Nicholas Bagley points out the broader implications of the Michigan Supreme Court issuing an American Thinker blog post throwing out the governor’s COVID orders:
Last week, in a 4–3 party-line vote, Republican judges on the Michigan Supreme Court invalidated a law that had empowered a historically popular Democratic chief executive to take emergency actions to combat COVID-19. The basis for the decision was an antiquated doctrine that conservatives on the United States Supreme Court have signaled they want to revive.
That brazen ruling in Michigan previews where the U.S. Supreme Court might take the country, especially with the breathing room that a 6–3 conservative supermajority would create. Although the news media have mostly focused on what a Justice Amy Coney Barrett would mean for abortion and gun rights, her confirmation may pose a more fundamental threat to good governance. The United States Supreme Court, like the Michigan Supreme Court, may become an even more stridently partisan instrument than it already is, one that by design will frustrate Democratic efforts to govern.

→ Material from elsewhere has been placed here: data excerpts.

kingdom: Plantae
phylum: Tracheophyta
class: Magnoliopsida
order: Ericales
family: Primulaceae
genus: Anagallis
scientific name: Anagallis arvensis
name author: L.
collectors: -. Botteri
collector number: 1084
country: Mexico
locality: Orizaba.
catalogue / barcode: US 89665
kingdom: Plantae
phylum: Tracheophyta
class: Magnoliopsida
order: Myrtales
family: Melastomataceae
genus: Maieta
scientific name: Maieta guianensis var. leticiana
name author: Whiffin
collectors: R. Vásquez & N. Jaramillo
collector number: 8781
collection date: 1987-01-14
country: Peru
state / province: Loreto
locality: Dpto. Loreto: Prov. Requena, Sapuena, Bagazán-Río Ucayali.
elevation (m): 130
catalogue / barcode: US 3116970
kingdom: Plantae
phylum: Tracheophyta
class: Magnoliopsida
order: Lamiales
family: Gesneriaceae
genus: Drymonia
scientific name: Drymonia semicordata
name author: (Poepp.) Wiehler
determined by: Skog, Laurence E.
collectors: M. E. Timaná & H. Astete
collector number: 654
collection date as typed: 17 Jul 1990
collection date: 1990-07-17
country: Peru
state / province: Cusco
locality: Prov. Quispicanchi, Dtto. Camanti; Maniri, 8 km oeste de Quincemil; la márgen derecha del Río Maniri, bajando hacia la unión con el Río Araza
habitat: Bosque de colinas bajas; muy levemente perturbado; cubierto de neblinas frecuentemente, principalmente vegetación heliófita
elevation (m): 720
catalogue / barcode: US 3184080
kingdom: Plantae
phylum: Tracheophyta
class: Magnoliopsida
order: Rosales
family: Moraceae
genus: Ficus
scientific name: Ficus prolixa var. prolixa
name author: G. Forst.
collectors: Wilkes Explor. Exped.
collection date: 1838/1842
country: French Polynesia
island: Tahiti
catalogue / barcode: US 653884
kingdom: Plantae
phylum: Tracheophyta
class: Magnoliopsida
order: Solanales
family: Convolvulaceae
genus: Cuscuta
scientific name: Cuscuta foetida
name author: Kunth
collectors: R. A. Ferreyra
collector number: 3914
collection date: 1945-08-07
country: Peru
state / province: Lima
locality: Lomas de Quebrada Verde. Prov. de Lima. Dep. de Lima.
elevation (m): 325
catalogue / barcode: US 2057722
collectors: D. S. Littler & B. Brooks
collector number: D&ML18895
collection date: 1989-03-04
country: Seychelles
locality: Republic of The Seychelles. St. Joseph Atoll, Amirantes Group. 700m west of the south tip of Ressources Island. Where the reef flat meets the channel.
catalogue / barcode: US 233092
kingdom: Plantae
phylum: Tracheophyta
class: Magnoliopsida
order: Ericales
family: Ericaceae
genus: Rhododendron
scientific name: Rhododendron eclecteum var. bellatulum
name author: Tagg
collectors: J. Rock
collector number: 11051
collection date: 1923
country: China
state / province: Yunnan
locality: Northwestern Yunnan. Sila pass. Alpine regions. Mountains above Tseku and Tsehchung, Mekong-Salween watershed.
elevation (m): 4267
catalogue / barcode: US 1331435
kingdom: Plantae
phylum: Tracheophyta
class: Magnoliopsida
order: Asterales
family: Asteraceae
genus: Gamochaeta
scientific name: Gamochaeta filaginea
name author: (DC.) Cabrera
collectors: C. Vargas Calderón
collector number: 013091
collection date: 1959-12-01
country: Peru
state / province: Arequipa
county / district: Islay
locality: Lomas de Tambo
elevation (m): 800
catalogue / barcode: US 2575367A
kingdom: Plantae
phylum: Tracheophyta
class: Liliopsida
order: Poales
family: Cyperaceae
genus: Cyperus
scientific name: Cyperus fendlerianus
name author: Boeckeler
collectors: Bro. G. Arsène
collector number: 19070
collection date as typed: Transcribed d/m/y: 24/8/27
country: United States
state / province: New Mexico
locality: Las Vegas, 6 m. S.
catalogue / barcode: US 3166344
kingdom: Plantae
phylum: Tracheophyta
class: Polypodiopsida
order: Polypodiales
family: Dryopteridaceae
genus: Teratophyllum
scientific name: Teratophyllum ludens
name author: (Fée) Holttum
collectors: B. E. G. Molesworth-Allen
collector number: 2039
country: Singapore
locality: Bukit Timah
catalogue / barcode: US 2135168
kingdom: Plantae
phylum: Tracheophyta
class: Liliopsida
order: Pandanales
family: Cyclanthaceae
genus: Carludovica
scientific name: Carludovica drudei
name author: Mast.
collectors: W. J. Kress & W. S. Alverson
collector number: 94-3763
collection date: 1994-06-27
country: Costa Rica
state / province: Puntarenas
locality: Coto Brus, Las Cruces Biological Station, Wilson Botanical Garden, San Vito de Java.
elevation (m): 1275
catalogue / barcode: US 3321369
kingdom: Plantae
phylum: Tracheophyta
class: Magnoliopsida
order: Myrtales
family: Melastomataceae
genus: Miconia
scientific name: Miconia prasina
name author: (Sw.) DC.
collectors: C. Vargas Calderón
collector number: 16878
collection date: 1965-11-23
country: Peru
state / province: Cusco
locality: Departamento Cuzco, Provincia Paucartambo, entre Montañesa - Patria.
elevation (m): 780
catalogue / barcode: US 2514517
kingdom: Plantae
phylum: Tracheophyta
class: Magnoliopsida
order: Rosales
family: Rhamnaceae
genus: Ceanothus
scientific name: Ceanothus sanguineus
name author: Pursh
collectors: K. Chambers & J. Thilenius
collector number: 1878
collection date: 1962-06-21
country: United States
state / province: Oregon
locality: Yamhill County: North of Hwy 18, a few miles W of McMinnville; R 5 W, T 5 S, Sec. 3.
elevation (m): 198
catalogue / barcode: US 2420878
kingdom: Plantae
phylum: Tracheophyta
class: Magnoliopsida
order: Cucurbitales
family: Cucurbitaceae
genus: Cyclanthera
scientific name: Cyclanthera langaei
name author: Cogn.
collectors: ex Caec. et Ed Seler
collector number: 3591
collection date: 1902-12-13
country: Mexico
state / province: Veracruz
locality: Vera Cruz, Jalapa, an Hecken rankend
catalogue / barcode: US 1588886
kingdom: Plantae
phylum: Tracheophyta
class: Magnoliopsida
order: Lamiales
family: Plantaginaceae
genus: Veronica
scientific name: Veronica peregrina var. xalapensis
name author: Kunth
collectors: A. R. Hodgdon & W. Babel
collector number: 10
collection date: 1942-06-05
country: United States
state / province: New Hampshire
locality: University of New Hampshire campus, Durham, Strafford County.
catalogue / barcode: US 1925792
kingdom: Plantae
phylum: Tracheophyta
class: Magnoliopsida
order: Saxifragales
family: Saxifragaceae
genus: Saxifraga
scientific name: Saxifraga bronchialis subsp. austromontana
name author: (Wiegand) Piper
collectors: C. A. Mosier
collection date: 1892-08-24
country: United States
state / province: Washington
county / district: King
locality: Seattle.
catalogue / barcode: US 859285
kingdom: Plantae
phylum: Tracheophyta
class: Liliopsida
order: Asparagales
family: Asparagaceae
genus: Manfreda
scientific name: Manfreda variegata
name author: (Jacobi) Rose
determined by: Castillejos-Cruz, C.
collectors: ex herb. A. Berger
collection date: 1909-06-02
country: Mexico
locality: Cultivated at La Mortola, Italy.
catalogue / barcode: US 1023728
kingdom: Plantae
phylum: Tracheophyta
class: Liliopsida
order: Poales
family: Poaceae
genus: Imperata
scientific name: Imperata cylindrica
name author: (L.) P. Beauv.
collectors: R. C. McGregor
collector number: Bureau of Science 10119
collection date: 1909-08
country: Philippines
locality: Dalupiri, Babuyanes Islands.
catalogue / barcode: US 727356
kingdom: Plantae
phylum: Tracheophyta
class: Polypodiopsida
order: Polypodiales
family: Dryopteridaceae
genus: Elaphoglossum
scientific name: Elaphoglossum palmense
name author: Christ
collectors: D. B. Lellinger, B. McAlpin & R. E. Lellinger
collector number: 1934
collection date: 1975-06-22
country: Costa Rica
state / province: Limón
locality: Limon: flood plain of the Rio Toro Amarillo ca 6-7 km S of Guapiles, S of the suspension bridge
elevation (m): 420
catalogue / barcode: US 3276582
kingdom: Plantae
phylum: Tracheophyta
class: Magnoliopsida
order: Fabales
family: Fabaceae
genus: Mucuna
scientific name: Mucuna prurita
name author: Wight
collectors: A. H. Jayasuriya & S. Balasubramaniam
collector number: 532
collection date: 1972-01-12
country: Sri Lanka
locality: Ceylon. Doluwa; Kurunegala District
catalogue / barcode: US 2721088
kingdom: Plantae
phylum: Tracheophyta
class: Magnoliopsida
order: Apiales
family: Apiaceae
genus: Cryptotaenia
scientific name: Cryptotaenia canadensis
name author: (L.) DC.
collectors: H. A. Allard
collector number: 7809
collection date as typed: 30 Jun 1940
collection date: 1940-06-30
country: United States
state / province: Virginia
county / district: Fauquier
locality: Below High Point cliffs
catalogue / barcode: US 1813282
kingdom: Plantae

Like other governors around the country, Michigan’s Gretchen Whitmer declared a state of emergency in March and enacted aggressive emergency measures to fight COVID-19. Those efforts found support in two separate laws, one of which—the Emergency Powers of Governor Act—was adopted in 1945.
By mid-June, statewide cases had dropped to fewer than 200 a day from a peak of more than 1,600. A study out of Imperial College London and the University of Oxford suggested that Whitmer’s efforts saved as many as 74,000 lives. (Full disclosure: I served as special counsel to Whitmer on her COVID-19 response and aided in drafting many of her executive orders.)
As in other states, lawsuits challenging the governor’s executive orders came fast. Republican judges proved receptive, even when the legal arguments were appallingly thin. Three months into the pandemic, for example, a federal judge in Grand Rapids declared that the governor’s statewide closure of gyms was so irrational as to be unconstitutional: “At this point, the bare assertion that gyms are dangerous is not enough to demonstrate a ‘real or substantial’ connection to public health, nor is it a set of facts establishing rational basis to justify their continued closure.” The judge’s decision was so far out of line that it earned him a swift, unanimous rebuke from an appeals court.
Another example was a 13-page concurring opinion from a Republican judge excoriating Whitmer for her COVID-19 emergency orders—in a case that had nothing to do with the pandemic (at issue was an emergency rule prohibiting the sale of flavored nicotine pods for e-cigarettes). “Totalitarianism,” the judge intoned, “has no place in America.” [One million eye rolls — ed.]
The judge’s rhetoric was so extreme, it bordered on parody: “Will we live under the thumb of autocrats in the hope that they will keep us safe? The world of our children and grandchildren hangs in the balance.” But the paranoid suspicion of government should be recognizable to anyone familiar with the conservative legal movement. As Chief Justice John Roberts has warned darkly, “The danger posed by the growing power of the administrative state cannot be dismissed.”
It is almost impossible to overstate the dangers of reviving nondelegation doctrine, which would make it impossible for both Democratic Congress and presidents to govern. (Note too how anti-democratic Republican judges produce compound effects; the Michigan legislature will not amend its law because it’s gerrymandered to produce permanent control by the state’s Republican minority, a state of affairs the Roberts Court approved of despite its obvious incompatibility with the Constitution.) It will in cases such as this literally get people killed, and does not represent “law”; it’s just deranged cranks substituting their judgment with that of the officials the public actually elected to govern.
And it’s particularly remarkable to limit the ability of the legislature to authorize executive discretion to respond to a pandemic. If this isn’t a legitimate function of government, what is? Even at the height of the Lochner era the Supreme Court correctly recognized response to public emergencies as a quintessential use of the state’s police powers. This generation of Republican judges is more radical in some respects than their Gilded Age counterparts.
Republican judges who are contemptuous of democracy and don’t recognize the legitimacy of Democratic governments are not entitled to the presumptions of “judicial independence,” and the next Congress needs to prepare to use its Article III powers to challenge similar usurpations at the federal level.